Tangshan Urban Planning Museum
Tangshan Urban Planning Museum is located in the old flour mill on the western slope of DaCheng Hill in the downtown area. After the relocation of the factory, the area was transformed into a park. The original four warehouses built during the Second World War and another two built after the earthquake, are preserved as showrooms in a museum park keeping the memory of the old city.

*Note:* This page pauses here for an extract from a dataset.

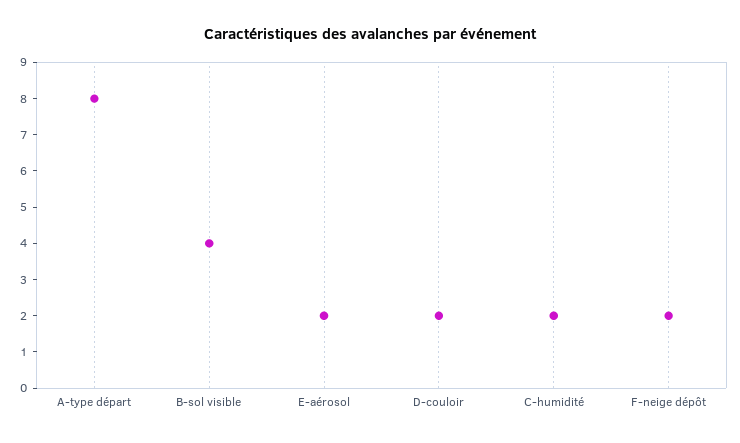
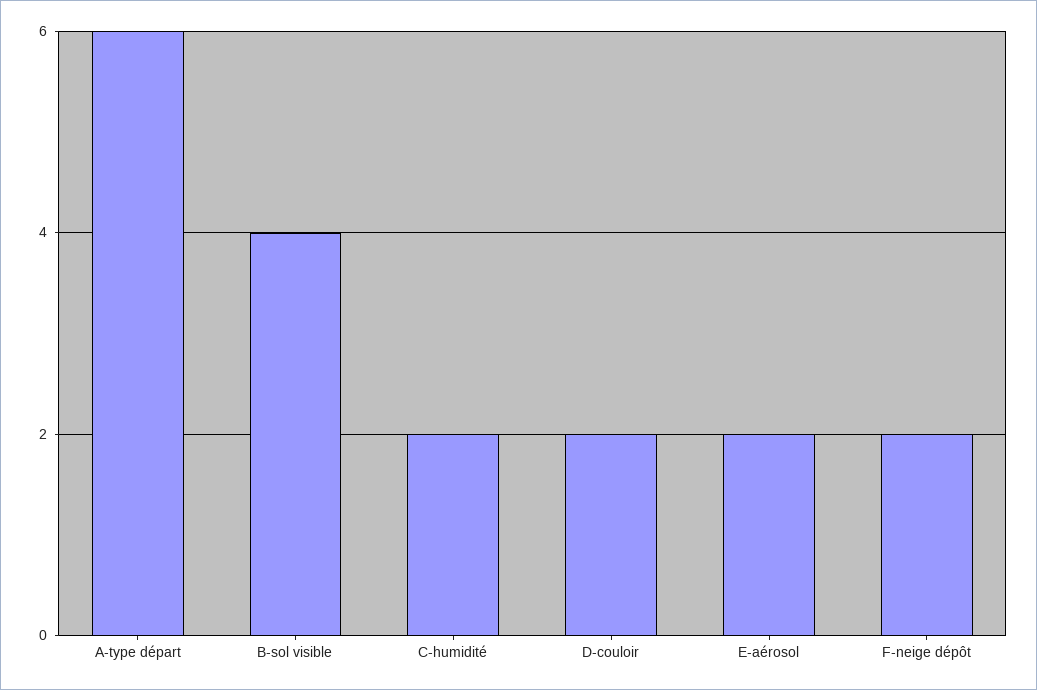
A-type départ: 8 -> 6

The six parallel buildings are rhythmically perpendicular to the hill. The new additions are designed to intensify and organize this rhythm, as well as to link the hill to the city with a rhythmic pattern: the hill – the garden at the foot of the hill – the courtyards between the warehouses – the museum park – the urban street. Through using new materials in contrast with the old, exaggerating the old warehouse profile, connecting individual structures with the pool and corridor, and not disturbing the visual relationship between the warehouses and hill, the additions made to the existing site are minimal so as to highlight the beauty of the original structures.
In recent years, the urbanization movement has been as devastating as the 1976 earthquake in Tangshan, as it erases the city’s contemporary architectural history. Unlike life in the fast-paced first-tier cities, the rebuilt city has a spiritual simplicity that responds to the simple local lifestyle. The essence of architectural preservation is to preserve such simplicity. The planning museum fulfills this task. Inside the exhibition hall, visitors can imagine the future of the city, and outside of the pavilions they can still sense the city's history. This balance is helpful to evaluate the strategy, stance, and value of new urban construction strategies. This design asserts that urban renewal is not an unstoppable earthquake.